For example, he wrote of the advanced age of many French politicians, describing their presence as "government by bus-pass holders" and commenting that, when Harold Wilson talked of a week's being a long time in politics, he could not have had in mind the career structures of French politicians. Then he went on to write about the intellectual agility and administrative competence that the system instilled in its governing elite, the weakness of political parties and the resources provided by city halls.
Morris was a very successful teacher of politics, both British and French, well appreciated both in Britain and France. His sudden and early death from cancer is the more tragic since he was starting on a new and important period in his life.
Having recently been appointed to the Chair of Modern Politics and History at Aston University, he was about to begin his term as Head of the Department of Languages and European Studies. He had been invited by Roland Dumas to become the British representative at the Institut Francois Mitterrand in Paris and was beginning to get embroiled in the controversy concerning the disposal of Mitterrand's private archives and their availability to researchers. The book on which he was working, with his French colleagues Serge Berstein and Nicolas Roussellier, about the history of Democratic Liberalism, is a considerable work in a major series.
Morris was educated at Cambridge High School for Boys and at Emmanuel College, where he became a Research Fellow. He was also an auditeur libre at the Ecole Normale Superieure in Paris. Then for nearly 25 years he was Lecturer and Senior Lecturer at Nottingham University, from where he was three times invited to teach at the Institut d'Etudes Politiques in Paris. Both there and in Nottingham he established excellent relations with students.
In Paris Morris appeared as the sort of Englishman whom young French people had read about and who they thought no longer existed. He was cheerful, good-tempered and tolerant. He was patient, ready to help those for whom the intricacies of the French Radical Party (on which he wrote his Cambridge doctorate thesis) or the complexities of Labour Party politics appeared baffling.
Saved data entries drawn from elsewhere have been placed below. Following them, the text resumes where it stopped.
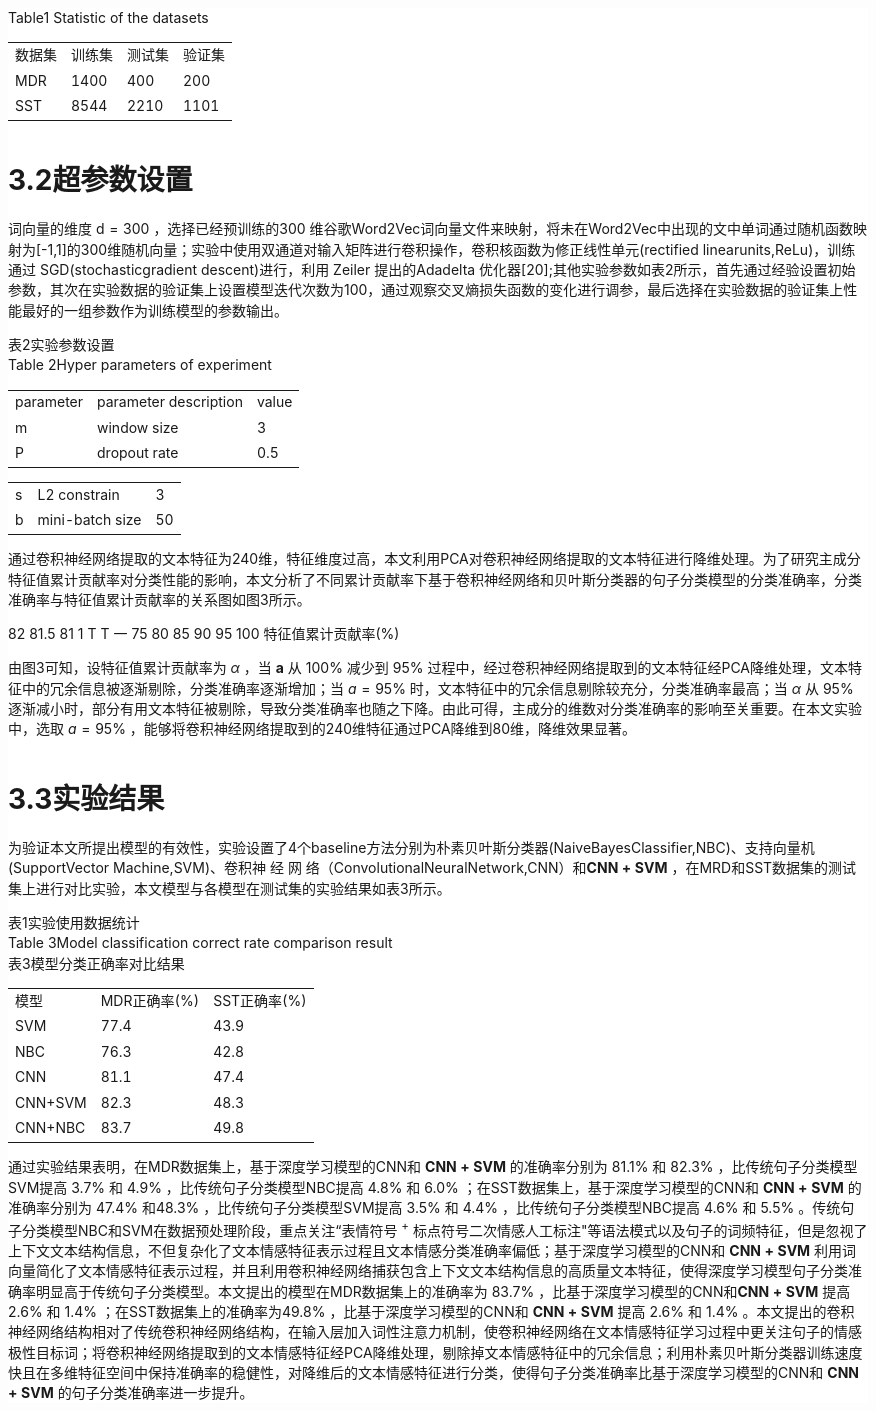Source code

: Table1 Statistic of the datasets   

<html><body><table><tr><td>数据集</td><td>训练集</td><td>测试集</td><td>验证集</td></tr><tr><td>MDR</td><td>1400</td><td>400</td><td>200</td></tr><tr><td>SST</td><td>8544</td><td>2210</td><td>1101</td></tr></table></body></html>

# 3.2超参数设置

词向量的维度 $\scriptstyle \mathrm { d } = 3 0 0$ ，选择已经预训练的300 维谷歌Word2Vec词向量文件来映射，将未在Word2Vec中出现的文中单词通过随机函数映射为[-1,1]的300维随机向量；实验中使用双通道对输入矩阵进行卷积操作，卷积核函数为修正线性单元(rectified linearunits,ReLu)，训练通过 SGD(stochasticgradient descent)进行，利用 Zeiler 提出的Adadelta 优化器[20];其他实验参数如表2所示，首先通过经验设置初始参数，其次在实验数据的验证集上设置模型迭代次数为100，通过观察交叉熵损失函数的变化进行调参，最后选择在实验数据的验证集上性能最好的一组参数作为训练模型的参数输出。

表2实验参数设置  
Table 2Hyper parameters of experiment   

<html><body><table><tr><td>parameter</td><td>parameter description</td><td>value</td></tr><tr><td>m</td><td>window size</td><td>3</td></tr><tr><td>P</td><td>dropout rate</td><td>0.5</td></tr></table></body></html>

<html><body><table><tr><td>s</td><td>L2 constrain</td><td>3</td></tr><tr><td>b</td><td>mini-batch size</td><td>50</td></tr></table></body></html>

通过卷积神经网络提取的文本特征为240维，特征维度过高，本文利用PCA对卷积神经网络提取的文本特征进行降维处理。为了研究主成分特征值累计贡献率对分类性能的影响，本文分析了不同累计贡献率下基于卷积神经网络和贝叶斯分类器的句子分类模型的分类准确率，分类准确率与特征值累计贡献率的关系图如图3所示。

82 81.5 81 1 T T 一 75 80 85 90 95 100 特征值累计贡献率(%)

由图3可知，设特征值累计贡献率为 $\alpha$ ，当 $\mathbf {  { a } }$ 从 $100 \%$ 减少到 $9 5 \%$ 过程中，经过卷积神经网络提取到的文本特征经PCA降维处理，文本特征中的冗余信息被逐渐剔除，分类准确率逐渐增加；当 $a { = } 9 5 \%$ 时，文本特征中的冗余信息剔除较充分，分类准确率最高；当 $\alpha$ 从 $9 5 \%$ 逐渐减小时，部分有用文本特征被剔除，导致分类准确率也随之下降。由此可得，主成分的维数对分类准确率的影响至关重要。在本文实验中，选取 $a { = } 9 5 \%$ ，能够将卷积神经网络提取到的240维特征通过PCA降维到80维，降维效果显著。

# 3.3实验结果

为验证本文所提出模型的有效性，实验设置了4个baseline方法分别为朴素贝叶斯分类器(NaiveBayesClassifier,NBC)、支持向量机(SupportVector Machine,SVM)、卷积神 经 网 络（ConvolutionalNeuralNetwork,CNN）和$\mathbf { C N N + S V M }$ ，在MRD和SST数据集的测试集上进行对比实验，本文模型与各模型在测试集的实验结果如表3所示。

表1实验使用数据统计  
Table 3Model classification correct rate comparison result   
表3模型分类正确率对比结果  

<html><body><table><tr><td>模型</td><td>MDR正确率(%)</td><td>SST正确率(%)</td></tr><tr><td>SVM</td><td>77.4</td><td>43.9</td></tr><tr><td>NBC</td><td>76.3</td><td>42.8</td></tr><tr><td>CNN</td><td>81.1</td><td>47.4</td></tr><tr><td>CNN+SVM</td><td>82.3</td><td>48.3</td></tr><tr><td>CNN+NBC</td><td>83.7</td><td>49.8</td></tr></table></body></html>

通过实验结果表明，在MDR数据集上，基于深度学习模型的CNN和 $\mathbf { C N N + S V M }$ 的准确率分别为 $8 1 . 1 \%$ 和 $8 2 . 3 \%$ ，比传统句子分类模型SVM提高 $3 . 7 \%$ 和 $4 . 9 \%$ ，比传统句子分类模型NBC提高 $4 . 8 \%$ 和 $6 . 0 \%$ ；在SST数据集上，基于深度学习模型的CNN和 $\mathbf { C N N + S V M }$ 的准确率分别为 $4 7 . 4 \%$ 和$4 8 . 3 \%$ ，比传统句子分类模型SVM提高 $3 . 5 \%$ 和 $4 . 4 \%$ ，比传统句子分类模型NBC提高 $4 . 6 \%$ 和 $5 . 5 \%$ 。传统句子分类模型NBC和SVM在数据预处理阶段，重点关注“表情符号 $^ +$ 标点符号二次情感人工标注"等语法模式以及句子的词频特征，但是忽视了上下文文本结构信息，不但复杂化了文本情感特征表示过程且文本情感分类准确率偏低；基于深度学习模型的CNN和 $\mathbf { C N N + S V M }$ 利用词向量简化了文本情感特征表示过程，并且利用卷积神经网络捕获包含上下文文本结构信息的高质量文本特征，使得深度学习模型句子分类准确率明显高于传统句子分类模型。本文提出的模型在MDR数据集上的准确率为 $8 3 . 7 \%$ ，比基于深度学习模型的CNN和$\mathbf { C N N + S V M }$ 提高 $2 . 6 \%$ 和 $1 . 4 \%$ ；在SST数据集上的准确率为$4 9 . 8 \%$ ，比基于深度学习模型的CNN和 $\mathbf { C N N + S V M }$ 提高 $2 . 6 \%$ 和 $1 . 4 \%$ 。本文提出的卷积神经网络结构相对了传统卷积神经网络结构，在输入层加入词性注意力机制，使卷积神经网络在文本情感特征学习过程中更关注句子的情感极性目标词；将卷积神经网络提取到的文本情感特征经PCA降维处理，剔除掉文本情感特征中的冗余信息；利用朴素贝叶斯分类器训练速度快且在多维特征空间中保持准确率的稳健性，对降维后的文本情感特征进行分类，使得句子分类准确率比基于深度学习模型的CNN和 $\mathbf { C N N + S V M }$ 的句子分类准确率进一步提升。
At the centenary celebrations for General de Gaulle held in Paris during November 1990, he was much in demand when the news broke of the resignation of Margaret Thatcher.
His books French Politics Today (1994) and Consensus Politics from Attlee to Thatcher (1989) were adopted as textbooks in many universities, and his Histoire du Royaume Uni (1993) was widely read in France. He played an important role in the British Association for the Study of Modern and Contemporary France from its foundation in 1979.
Most summers he spent in Normandy, at Barneville, on the Cotentin coast. There he was a popular figure, especially in the Place de l'Eglise. One of the last stories he brought back from there was about his conversation with a neighbour who assured him that the Princess of Wales had behaved with much more dignity than had President Mitterrand.
Peter Morris, political historian: born Cambridge 2 September 1946; Lecturer in Politics, Nottingham University 1972-89, Senior Lecturer 1989- 96; Professor of Modern History and Politics, Aston University 1996-97; married; died Nottingham 1 February 1997.